Больная Россия | страница 49
Это и есть участь русской либеральной постепеновщины: кошачьи подарки, собачьи отнимки; и хочется, и колется; в конце медового месяца — тёщина рожа реакции. Чего просили, то и получили: не Божию грозу, а чертову слякоть рабьей свободы.
«Все это уж было когда-то». — Было и есть. Есть и будет.
Да, «нам хотелось бы нового в частностях, с тем, чтобы все главное осталось по-старому».
Неужели же он все еще видит, что именно главное? Неужели все еще думает, что губит Россию только бюрократия — цвет и плод, а не корень дерева.
Кажется, начинает видеть.
«Не перестают восхищаться благодеяниями, излитыми в последнее время на народ. То ли скажет история? Освобождение будет не добром, а злом, и великим злом, при таком повороте назад. Лучше было бы не начинать, чем продолжать так».
Это увидел он, уже одной ногой стоя во гробе. «Теперь я, как Марий на развалинах всего, что мной когда-то делалось: впереди ничего, кроме окончательного уничтожения».
И вот последний вопль отчаяния: «Наш народ черт знает что такое! Все ложь, все ложь, все ложь в любезном моем отечестве».
Было царство страха, стало царство лжи.
Ложь — рабья свобода и рабья любовь к отечеству: у рабов нет отечества.
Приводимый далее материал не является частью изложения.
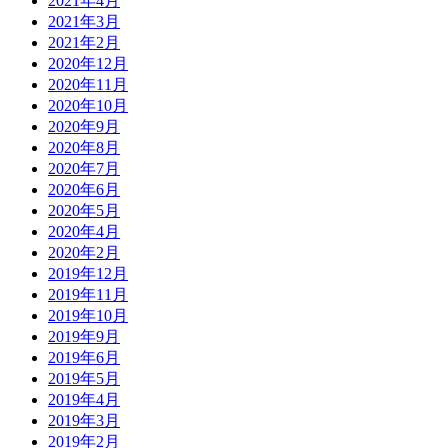
2021年4月
2021年3月
2021年2月
2020年12月
2020年11月
2020年10月
2020年9月
2020年8月
2020年7月
2020年6月
2020年5月
2020年4月
2020年2月
2019年12月
2019年11月
2019年10月
2019年9月
2019年6月
2019年5月
2019年4月
2019年3月
2019年2月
Как утопающий за соломинку, хватается он теперь за ту самую революцию, которой так боялся, за тех самых нигилистов, которых так ненавидел.
«Всеобщее неудовольствие и волнение умов, даже дикие выходки наших юношей доказывают, что наш народ жив и что у него есть будущность. Главный двигатель материалистов — отчаяние, и, правду сказать, есть от чего прийти в отчаяние. Но чем хуже, тем лучше. — Может быть, нам предстоит очиститься в огне революции».
Он, впрочем, знает, что ему самому этим огнем уже не очиститься; над самим собой и над своим поколением произнес он смертный приговор.
«Самое важное в человеческой жизни — это умение что-нибудь сделать. Я ничего не умел и не умею сделать. Жить в словах и для слов это — глубокое злополучие. Я, как ребенок, как дурак, играю в мечты и призраки. Я и подобные мне доктринеры составляем род бесполезных людей, способных разве только умирать мужественно и честно. Но мы напрасно думаем отвратить неотвратимое».
Приговора тягчайшего над либеральной постепеновщиной никто никогда не произносил.
Тот всепоглощающий нигилизм, с которым он в других боролся, — теперь с ужасом видит он в себе самом. Всю жизнь отрицал крайности, утверждал середину, и вот в самой середине, в самом сердце всего — ничего.